Pressemitteilung: Prominente aus Gesellschaft und Politik rufen die Thüringerinnen und Thüringer auf: Am 9. November auf dem Domplatz ein Zeichen setzen

Immer mehr Prominente aus Gesellschaft und Politik in Thüringen rufen die Thüringerinnen und Thüringer dazu auf, am 9. November auf dem Erfurter Domplatz ein deutliches Zeichen für Toleranz und Mitmenschlichkeit zu setzen.
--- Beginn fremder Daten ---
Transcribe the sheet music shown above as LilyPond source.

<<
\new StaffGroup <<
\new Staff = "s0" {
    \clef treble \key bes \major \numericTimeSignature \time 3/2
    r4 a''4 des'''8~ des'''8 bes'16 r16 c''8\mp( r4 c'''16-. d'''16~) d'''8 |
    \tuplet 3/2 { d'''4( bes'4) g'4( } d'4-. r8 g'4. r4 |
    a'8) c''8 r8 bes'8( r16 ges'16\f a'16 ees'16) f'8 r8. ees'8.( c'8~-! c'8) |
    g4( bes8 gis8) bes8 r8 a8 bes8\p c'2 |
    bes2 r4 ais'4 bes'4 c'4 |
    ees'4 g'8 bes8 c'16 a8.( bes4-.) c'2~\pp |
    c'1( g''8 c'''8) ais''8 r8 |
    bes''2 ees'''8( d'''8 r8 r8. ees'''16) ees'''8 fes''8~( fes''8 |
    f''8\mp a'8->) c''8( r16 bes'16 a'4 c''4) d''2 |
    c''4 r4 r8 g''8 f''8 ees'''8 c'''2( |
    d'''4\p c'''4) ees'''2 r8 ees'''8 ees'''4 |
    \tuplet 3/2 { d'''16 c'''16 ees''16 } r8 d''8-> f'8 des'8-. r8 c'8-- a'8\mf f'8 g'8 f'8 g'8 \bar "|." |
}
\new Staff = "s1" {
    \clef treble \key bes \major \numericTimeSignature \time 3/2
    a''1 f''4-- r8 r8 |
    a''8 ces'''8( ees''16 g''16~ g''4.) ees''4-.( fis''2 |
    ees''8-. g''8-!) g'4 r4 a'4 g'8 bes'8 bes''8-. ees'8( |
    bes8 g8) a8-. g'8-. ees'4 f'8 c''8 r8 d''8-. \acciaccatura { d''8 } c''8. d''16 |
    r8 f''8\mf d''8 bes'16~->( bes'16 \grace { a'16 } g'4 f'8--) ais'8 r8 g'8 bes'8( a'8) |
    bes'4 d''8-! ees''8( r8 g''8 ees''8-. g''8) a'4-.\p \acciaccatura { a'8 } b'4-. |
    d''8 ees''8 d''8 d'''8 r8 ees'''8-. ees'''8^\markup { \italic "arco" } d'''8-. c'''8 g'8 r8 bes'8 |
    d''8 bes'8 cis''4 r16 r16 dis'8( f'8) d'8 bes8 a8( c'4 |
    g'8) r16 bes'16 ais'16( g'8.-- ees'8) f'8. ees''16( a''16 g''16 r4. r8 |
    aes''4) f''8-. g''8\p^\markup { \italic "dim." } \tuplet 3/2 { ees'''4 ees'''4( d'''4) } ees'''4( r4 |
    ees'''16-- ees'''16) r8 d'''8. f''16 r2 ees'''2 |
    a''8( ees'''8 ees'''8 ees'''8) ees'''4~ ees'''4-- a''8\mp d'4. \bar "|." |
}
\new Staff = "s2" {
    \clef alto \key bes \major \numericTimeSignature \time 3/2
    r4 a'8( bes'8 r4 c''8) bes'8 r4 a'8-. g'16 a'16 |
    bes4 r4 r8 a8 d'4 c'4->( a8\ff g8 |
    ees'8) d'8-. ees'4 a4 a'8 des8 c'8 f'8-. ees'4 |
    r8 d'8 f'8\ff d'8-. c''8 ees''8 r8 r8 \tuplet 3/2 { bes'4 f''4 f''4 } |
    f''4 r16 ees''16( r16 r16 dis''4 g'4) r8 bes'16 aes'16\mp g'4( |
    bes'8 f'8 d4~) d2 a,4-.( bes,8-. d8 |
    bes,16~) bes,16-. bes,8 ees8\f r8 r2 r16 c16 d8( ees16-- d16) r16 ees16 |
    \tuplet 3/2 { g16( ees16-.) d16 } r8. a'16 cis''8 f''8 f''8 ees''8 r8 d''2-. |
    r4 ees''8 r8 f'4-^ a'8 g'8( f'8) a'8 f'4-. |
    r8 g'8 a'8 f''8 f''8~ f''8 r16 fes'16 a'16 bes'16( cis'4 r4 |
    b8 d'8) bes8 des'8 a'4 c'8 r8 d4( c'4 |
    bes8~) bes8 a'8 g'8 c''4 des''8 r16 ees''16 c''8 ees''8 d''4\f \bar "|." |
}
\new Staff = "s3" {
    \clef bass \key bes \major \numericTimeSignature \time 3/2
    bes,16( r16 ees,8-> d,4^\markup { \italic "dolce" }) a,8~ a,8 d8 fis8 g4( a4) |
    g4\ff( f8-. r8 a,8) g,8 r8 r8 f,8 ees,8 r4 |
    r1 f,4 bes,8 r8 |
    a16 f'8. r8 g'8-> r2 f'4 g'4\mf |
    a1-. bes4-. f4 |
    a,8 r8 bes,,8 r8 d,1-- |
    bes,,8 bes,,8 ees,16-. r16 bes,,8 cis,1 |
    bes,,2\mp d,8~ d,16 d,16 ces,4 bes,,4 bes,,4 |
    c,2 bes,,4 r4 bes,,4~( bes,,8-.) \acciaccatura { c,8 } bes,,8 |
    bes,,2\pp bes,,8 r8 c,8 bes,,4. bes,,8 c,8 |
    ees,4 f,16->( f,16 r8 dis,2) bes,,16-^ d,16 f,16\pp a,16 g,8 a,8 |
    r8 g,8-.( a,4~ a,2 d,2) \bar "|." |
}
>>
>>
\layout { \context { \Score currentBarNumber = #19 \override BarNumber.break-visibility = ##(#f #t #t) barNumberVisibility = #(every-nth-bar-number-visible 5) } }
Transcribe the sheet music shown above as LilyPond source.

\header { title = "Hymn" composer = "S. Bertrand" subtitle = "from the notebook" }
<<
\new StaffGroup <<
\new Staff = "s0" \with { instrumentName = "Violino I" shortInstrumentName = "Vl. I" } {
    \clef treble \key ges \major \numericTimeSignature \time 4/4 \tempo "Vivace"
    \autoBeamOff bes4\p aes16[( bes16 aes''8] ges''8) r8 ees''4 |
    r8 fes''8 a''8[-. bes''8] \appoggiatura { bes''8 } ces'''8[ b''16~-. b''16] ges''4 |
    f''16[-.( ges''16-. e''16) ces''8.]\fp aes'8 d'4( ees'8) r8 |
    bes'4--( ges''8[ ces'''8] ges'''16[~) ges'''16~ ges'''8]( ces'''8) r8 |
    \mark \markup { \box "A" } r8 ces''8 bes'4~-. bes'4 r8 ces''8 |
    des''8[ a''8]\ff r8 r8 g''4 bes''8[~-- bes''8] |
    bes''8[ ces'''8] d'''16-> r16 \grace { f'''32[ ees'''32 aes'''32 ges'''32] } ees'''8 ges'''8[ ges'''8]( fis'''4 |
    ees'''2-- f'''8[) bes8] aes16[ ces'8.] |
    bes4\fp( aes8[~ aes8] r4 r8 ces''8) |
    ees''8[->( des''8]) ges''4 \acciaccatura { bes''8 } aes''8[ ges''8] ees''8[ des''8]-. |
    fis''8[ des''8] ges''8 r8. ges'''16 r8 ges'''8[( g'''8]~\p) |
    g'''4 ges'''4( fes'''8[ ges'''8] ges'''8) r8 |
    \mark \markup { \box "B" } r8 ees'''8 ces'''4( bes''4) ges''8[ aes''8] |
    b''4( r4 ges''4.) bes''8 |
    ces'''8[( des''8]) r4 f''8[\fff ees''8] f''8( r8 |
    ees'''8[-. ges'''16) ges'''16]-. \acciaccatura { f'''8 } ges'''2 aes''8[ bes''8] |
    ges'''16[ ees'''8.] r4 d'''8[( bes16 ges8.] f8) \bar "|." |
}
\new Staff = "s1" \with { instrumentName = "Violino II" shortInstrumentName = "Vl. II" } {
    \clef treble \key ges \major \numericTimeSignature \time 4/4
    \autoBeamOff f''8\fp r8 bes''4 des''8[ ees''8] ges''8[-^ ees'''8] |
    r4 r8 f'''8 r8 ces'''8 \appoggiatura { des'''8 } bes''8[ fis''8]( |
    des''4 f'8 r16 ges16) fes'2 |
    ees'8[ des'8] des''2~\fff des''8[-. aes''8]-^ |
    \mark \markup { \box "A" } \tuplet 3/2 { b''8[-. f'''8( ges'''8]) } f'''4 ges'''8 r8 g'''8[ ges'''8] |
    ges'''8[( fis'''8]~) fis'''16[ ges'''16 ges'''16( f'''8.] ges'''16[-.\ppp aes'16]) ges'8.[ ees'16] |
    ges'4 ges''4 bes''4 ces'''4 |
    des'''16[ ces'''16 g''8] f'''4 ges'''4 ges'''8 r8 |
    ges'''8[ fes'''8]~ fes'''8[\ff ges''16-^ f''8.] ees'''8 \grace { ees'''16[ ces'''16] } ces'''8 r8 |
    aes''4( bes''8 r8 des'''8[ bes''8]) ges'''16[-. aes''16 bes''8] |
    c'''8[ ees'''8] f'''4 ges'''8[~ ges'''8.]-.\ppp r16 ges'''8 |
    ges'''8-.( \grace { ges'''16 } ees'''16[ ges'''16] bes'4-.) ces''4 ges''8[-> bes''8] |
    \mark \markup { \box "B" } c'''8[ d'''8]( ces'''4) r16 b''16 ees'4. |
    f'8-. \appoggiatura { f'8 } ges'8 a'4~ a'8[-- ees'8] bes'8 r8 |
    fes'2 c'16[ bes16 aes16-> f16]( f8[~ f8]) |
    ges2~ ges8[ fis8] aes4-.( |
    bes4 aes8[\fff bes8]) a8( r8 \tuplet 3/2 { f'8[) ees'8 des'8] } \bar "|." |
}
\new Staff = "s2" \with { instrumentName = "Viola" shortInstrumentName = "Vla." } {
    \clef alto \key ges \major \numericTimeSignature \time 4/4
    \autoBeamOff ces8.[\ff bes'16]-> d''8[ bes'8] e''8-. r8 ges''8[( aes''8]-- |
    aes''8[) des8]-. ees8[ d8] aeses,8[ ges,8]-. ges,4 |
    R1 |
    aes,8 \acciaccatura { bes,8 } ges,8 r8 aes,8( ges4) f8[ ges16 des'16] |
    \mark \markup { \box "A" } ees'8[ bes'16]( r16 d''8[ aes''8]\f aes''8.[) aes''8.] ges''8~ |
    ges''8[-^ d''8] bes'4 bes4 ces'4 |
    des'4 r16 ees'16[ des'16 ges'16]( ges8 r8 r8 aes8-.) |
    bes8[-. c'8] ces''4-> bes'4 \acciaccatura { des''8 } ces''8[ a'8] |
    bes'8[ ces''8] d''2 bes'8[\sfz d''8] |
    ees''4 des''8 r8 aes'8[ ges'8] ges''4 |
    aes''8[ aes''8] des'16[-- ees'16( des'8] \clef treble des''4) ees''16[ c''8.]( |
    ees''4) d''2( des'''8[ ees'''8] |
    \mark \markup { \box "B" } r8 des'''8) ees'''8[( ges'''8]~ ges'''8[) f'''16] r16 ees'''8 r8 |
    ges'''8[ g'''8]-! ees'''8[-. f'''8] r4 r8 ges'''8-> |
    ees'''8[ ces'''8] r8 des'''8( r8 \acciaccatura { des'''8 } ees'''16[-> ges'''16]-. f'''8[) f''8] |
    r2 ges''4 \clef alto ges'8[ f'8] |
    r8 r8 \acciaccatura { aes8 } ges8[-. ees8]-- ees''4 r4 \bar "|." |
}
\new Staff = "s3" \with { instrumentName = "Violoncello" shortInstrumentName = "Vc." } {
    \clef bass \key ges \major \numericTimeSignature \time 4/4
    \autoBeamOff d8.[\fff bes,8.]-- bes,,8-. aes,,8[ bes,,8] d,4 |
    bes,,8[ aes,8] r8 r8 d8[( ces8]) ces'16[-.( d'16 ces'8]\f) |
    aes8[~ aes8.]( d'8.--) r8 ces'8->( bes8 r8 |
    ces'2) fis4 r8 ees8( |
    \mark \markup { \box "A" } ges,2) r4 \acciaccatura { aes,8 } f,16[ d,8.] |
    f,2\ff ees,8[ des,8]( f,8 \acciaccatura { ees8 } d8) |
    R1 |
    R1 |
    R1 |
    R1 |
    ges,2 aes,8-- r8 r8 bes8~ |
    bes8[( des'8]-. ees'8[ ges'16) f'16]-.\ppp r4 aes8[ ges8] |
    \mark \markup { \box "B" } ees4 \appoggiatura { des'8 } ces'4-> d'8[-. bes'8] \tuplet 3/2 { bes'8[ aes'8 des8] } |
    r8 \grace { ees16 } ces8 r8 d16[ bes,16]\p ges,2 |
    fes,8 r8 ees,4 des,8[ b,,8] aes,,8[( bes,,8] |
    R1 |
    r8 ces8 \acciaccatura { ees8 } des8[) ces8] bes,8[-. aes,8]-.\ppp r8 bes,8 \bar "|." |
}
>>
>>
Zu den 218 Erstunterzeichnern des Bündnis-Aufrufes Mitmenschlich in Thüringen haben sich bis jetzt weitere 330 gesellt, die mit ihrem Namen hinter dem Anliegen des Bündnisses stehen, für Demokratie, Vielfalt und Mitmenschlichkeit in Thüringen einzustehen. Den Aufruf unterzeichnet haben auch Prof. Dr. Volkhard Knigge, der Direktor der Gedenkstätten Buchenwald und Mittelbau-Dora, Carsten Nöthling, der Geschäftsführer des Landesverbandes des Kinderschutzbundes, Stefan Fink, der Vorsitzende des Thüringer Apothekerverbandes sowie zahlreiche Kommunalpolitiker aus ganz Thüringen sowie Aktive aus Bündnissen gegen Rechts und Thüringer Flüchtlingsinitiativen. Die Gesamtzahl beläuft sich mit Stand Dienstag auf mittlerweile 558. Auch in den sozialen Netzwerken findet das Bündnis große Resonahz. Bei Facebook beispielsweise gibt es nach nur zehn Tagen schon 2104 „Likes“.

Bei der Großveranstaltung am 9. November auf dem Erfurter Domplatz werden Prominente aus Politik und Gesellschaft deutlich machen, warum es gerade jetzt wichtig ist, dass aus Thüringen heraus ein solches Signal in die Öffentlichkeit in Bund und Land geht. Aber auch Geflüchtete und ehrenamtliche Helferinnen und Helfer werden zu Wort kommen. Außerdem spielen bekannte Thüringer Bands wie die Nerly Big Band feat. Jürgen Kerth und die Music Academy Erfurt. Das Vorprogramm beginnt am 9. November bereits um 17 Uhr, das Hauptprogramm startet dann ab 18 Uhr.

Viele Prominente werden kurze Statements abgeben. Reden werden bei der Veranstaltung der Vorsitzende der Jüdischen Landesgemeinde, Prof. Dr. Reinhard Schramm, der katholische Bischof Ulrich Neymeyr, Diethard Kamm für die Evangelische Kirche Mitteldeutschland, für die Muslime in Thüringen der Iman Said Arif als Vertreter der Ahmadiyya Muslim Jamaat KdöR, für die Geflüchteten Salma Alarja, die mit Ehemann und drei Kindern aus Syrien geflüchtet ist, der Vorsitzende der LIGA der Sozialverbände, Reinhard Müller, Romy Arnold für die Thüringer Bündnisse, Initiativen und Netzwerke gegen Rechts, der stellv. Vorsitzende des DGB Bezirks Hessen-Thüringen, Sandro Witt, der Geschäftsführer des Verbandes der Wirtschaft Thüringen, Stephan Fauth, der Präsident des Thüringer Landtags, Christian Carius und der Thüringer Ministerpräsident Bodo Ramelow.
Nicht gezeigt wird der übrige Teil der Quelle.